> The task: According to the text on Arhondologia, who picked up Ghibănescu's clue about the Huru hoax in 1894?

> Text section:

◆ ◆ ◆

Arhondologia was only made available for the public in 1892, when Gheorghe Ghibănescu produced a critical edition. Ghibănescu's preface contained some errors, including by suggestion that Sion had died "before the Union" (a guess stemming from Ghibănescu's observation that the book made no mention of the latter event). Its highly critical tone, Cioculescu notes, also "settled some scores" with Sion, since Arhondologia suggested, "from mere onomastic conjecture", that the Ghibănescus were fishmongers. In that same context, Ghibănescu publicized proof that Sion was the behind the Huru hoax, noting intertextuality between the Chronicle and Arhondologia, particularly when it came to Sion's genealogy as it appears in both; this moved focus away from Săulescu, who was still seen as the main culprit. This clue was picked up in 1894 by literary historian Aron Densușianu, who also noted that the Chronicle and Săulescu shared an "aberrant" grammar.

◆ ◆ ◆

Stored data:
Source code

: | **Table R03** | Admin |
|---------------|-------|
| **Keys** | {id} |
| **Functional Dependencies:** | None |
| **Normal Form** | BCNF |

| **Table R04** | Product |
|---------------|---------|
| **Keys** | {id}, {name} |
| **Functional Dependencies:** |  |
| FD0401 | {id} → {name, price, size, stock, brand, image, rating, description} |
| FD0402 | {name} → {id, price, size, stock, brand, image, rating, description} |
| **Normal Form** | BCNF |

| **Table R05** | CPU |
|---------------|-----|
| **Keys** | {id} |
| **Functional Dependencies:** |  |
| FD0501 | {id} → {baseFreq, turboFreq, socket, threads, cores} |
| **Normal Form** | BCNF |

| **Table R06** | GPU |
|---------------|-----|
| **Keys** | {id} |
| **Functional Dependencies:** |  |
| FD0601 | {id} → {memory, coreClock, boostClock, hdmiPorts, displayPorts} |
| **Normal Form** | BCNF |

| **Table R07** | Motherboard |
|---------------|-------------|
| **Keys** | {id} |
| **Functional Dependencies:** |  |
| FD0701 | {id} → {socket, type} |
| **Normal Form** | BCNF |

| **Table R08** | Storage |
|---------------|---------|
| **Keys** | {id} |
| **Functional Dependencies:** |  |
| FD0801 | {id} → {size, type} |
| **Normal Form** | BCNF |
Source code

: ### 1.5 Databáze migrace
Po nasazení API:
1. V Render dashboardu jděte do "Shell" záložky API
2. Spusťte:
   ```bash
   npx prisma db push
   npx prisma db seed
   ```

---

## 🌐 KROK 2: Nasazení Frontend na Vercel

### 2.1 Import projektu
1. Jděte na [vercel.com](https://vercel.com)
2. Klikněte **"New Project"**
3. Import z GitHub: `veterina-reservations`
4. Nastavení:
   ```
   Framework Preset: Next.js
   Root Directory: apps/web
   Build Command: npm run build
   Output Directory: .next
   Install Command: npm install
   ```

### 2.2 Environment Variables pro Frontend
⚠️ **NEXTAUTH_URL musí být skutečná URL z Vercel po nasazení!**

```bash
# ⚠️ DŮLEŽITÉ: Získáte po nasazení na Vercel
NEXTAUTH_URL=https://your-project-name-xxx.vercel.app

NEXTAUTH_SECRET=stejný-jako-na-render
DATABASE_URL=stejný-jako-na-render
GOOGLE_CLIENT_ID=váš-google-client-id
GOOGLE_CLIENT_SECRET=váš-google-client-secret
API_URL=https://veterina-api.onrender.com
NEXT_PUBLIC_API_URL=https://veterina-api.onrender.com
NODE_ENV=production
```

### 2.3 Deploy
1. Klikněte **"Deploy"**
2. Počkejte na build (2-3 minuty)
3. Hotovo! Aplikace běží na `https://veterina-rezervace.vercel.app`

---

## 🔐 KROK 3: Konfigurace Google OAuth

◆ ◆ ◆

> Result below: Literary historian Aron Densușianu picked up the clue in 1894.